MERITS OF THE INVENTION

[0093] As described above, this invention provides a method for producing a DNA chip which can be accomplished in simple steps at a low cost, and wherein use of the resulting DNA chip reduces loss of probes and sample substances in the washing step enabling efficient use of such probe and sample. Also provided is a DNA chip produced by such method.

[0094] Japanese Patent Application No. 160935/2001 is incorporated herein by reference.

[0095] Although some preferred embodiments have been described, many modifications and variations may be made thereto in the light of the above teachings. It is therefore to be understood that, within the scope of the appended claims, the invention may be practiced otherwise than as specifically described.

Claims

1. A method for producing a DNA chip comprising a substrate and a DNA-binding layer formed on the substrate wherein said DNA-binding layer is a diamond like film having a DNA-binding group; comprising the steps of

reducing pressure of a vacuum chamber to a predetermined degree of vacuum;

feeding the chamber with a gas which is the source of said diamond like film;

feeding the chamber with a gas which is the source of nitrogen; and

forming the diamond like film having a DNA-binding group on the substrate by CVD.

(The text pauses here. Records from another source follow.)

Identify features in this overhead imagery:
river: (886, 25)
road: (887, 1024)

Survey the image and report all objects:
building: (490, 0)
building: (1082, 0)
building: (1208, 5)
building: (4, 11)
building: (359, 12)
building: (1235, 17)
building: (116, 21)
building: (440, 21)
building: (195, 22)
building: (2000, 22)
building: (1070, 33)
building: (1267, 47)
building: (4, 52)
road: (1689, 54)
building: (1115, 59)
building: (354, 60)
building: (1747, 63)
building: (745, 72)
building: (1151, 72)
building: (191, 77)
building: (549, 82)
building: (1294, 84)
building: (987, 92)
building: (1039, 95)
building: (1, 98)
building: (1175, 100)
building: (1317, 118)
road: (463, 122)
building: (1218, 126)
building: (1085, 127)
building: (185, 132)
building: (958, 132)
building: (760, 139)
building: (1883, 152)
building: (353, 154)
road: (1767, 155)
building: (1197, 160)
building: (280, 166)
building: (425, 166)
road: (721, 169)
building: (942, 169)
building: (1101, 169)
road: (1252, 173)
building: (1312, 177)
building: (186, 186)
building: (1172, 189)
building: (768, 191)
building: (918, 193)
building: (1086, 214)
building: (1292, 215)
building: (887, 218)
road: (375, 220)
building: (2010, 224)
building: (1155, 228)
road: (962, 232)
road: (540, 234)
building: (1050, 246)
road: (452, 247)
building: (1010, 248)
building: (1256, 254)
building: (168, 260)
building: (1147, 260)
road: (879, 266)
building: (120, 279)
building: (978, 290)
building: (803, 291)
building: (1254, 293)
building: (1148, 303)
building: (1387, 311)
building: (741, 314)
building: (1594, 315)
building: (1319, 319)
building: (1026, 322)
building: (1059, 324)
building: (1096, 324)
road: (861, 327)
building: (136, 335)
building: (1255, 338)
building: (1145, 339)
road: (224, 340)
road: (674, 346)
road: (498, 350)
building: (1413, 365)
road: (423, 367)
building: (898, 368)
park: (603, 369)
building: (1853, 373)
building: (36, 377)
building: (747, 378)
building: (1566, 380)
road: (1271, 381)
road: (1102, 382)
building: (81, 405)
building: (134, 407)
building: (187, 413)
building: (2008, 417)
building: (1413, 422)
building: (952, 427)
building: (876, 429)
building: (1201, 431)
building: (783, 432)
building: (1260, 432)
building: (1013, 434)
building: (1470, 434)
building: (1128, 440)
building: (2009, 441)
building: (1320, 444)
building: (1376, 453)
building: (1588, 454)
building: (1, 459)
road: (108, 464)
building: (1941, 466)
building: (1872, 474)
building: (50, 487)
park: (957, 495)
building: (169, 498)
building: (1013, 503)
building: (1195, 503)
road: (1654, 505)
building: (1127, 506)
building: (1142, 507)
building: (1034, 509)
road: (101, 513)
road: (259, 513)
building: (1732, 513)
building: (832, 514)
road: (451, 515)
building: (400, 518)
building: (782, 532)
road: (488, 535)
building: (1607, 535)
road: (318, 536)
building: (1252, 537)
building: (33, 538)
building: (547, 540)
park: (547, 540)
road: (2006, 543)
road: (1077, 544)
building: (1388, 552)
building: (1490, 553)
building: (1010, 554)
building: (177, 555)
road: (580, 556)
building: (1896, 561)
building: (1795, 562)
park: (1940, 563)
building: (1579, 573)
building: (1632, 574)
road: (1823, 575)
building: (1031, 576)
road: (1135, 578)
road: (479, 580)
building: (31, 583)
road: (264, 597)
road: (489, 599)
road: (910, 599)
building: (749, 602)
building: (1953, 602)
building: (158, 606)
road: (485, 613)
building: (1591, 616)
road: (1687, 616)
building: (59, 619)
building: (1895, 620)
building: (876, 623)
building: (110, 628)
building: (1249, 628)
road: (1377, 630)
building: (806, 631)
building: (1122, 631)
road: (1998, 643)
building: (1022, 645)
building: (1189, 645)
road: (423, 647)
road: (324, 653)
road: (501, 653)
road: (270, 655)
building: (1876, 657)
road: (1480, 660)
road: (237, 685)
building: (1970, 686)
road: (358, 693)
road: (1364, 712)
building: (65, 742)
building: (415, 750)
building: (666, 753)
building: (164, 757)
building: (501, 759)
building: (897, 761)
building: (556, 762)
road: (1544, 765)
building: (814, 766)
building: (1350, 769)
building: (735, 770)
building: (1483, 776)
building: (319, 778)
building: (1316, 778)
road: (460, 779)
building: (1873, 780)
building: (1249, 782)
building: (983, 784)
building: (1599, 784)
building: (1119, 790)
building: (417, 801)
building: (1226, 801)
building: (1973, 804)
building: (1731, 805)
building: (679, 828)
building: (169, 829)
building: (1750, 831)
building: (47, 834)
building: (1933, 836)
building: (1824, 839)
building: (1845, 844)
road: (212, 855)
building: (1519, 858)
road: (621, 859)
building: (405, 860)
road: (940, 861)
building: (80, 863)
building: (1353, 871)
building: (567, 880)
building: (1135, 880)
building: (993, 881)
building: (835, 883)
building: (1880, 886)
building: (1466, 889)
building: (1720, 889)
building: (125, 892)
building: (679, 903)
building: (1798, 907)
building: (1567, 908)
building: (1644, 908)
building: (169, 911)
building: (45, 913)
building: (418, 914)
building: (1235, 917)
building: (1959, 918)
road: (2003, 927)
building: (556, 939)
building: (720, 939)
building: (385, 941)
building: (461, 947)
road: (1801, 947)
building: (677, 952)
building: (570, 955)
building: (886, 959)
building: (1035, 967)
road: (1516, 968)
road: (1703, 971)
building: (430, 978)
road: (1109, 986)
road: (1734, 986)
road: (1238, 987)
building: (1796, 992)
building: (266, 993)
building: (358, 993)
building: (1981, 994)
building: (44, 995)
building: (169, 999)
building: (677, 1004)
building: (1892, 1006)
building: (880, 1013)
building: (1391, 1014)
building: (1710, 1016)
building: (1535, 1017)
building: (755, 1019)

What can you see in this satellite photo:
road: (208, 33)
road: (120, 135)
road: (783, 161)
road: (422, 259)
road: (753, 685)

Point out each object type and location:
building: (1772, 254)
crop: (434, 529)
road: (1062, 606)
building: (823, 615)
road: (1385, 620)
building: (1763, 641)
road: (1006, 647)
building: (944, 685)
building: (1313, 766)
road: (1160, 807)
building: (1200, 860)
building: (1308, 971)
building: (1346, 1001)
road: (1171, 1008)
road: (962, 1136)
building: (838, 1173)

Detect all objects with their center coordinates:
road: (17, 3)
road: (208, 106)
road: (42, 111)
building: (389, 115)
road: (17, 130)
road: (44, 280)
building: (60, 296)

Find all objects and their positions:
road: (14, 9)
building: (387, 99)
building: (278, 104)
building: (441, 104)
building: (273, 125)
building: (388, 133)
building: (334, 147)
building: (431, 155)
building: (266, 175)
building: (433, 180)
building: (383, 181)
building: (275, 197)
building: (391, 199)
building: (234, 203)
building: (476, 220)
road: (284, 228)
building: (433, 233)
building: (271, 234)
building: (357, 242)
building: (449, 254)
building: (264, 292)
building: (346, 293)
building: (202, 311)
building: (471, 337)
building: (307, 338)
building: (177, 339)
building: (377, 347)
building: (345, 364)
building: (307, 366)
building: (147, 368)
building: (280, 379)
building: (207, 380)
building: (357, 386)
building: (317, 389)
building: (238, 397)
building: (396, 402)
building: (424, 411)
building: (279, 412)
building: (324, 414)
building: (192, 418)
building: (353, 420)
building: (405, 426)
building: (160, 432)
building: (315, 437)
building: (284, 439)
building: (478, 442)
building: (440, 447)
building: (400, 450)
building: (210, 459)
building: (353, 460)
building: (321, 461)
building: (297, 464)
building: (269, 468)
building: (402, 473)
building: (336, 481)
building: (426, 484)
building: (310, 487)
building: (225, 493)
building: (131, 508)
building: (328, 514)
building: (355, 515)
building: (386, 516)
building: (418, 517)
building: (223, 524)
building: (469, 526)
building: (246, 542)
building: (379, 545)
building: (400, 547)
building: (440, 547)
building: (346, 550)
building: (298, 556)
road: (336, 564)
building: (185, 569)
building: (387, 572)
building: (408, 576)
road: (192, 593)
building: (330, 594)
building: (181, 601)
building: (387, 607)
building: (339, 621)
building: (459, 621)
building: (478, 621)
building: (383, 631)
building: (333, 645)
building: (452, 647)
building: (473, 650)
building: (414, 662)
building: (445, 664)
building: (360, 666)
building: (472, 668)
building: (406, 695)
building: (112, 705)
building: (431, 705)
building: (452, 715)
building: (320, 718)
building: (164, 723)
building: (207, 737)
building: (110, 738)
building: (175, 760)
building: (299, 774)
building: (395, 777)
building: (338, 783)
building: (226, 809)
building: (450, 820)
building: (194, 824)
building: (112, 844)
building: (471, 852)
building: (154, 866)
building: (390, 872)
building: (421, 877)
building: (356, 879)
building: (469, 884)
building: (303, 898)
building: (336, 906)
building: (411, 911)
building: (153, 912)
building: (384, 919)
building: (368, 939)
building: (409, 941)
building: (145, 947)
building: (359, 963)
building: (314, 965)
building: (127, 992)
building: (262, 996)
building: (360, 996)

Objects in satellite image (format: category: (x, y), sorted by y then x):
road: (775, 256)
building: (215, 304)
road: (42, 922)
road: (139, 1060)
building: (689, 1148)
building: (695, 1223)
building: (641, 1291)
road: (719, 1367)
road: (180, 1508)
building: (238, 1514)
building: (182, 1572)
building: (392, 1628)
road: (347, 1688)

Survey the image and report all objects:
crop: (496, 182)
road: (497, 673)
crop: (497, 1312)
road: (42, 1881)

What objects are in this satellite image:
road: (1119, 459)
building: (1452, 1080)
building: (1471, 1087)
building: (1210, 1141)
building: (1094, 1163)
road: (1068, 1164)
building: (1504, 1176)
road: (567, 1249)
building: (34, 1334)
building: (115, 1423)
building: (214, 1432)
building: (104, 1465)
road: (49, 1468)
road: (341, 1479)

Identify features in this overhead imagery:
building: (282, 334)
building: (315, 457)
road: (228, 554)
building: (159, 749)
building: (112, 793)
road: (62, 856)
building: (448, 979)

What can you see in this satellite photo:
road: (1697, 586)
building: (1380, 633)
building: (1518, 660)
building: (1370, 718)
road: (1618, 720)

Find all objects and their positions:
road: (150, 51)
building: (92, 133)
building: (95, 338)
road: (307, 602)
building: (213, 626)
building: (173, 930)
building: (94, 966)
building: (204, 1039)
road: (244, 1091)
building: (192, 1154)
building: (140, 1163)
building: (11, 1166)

2. The method for producing a DNA chip according to claim 1 wherein said diamond like film is a diamond like nanocomposite (DLN) film comprising at least carbon, silicon, oxygen, and hydrogen.

3. The method for producing a DNA chip according to claim 1 wherein said diamond like film is a diamond like carbon (DLC) film comprising at least carbon and hydrogen.

4. The method for producing a DNA chip according to claim 1 wherein the source gas for said diamond like film is the one obtained by heating a silicone oil.

5. The method for producing a DNA chip according to claim 4 wherein said nitrogen source is included in the silicone oil.

6. A DNA chip which is produced by the method of claim 1, and which has a DNA-binding layer having a DNA-binding group.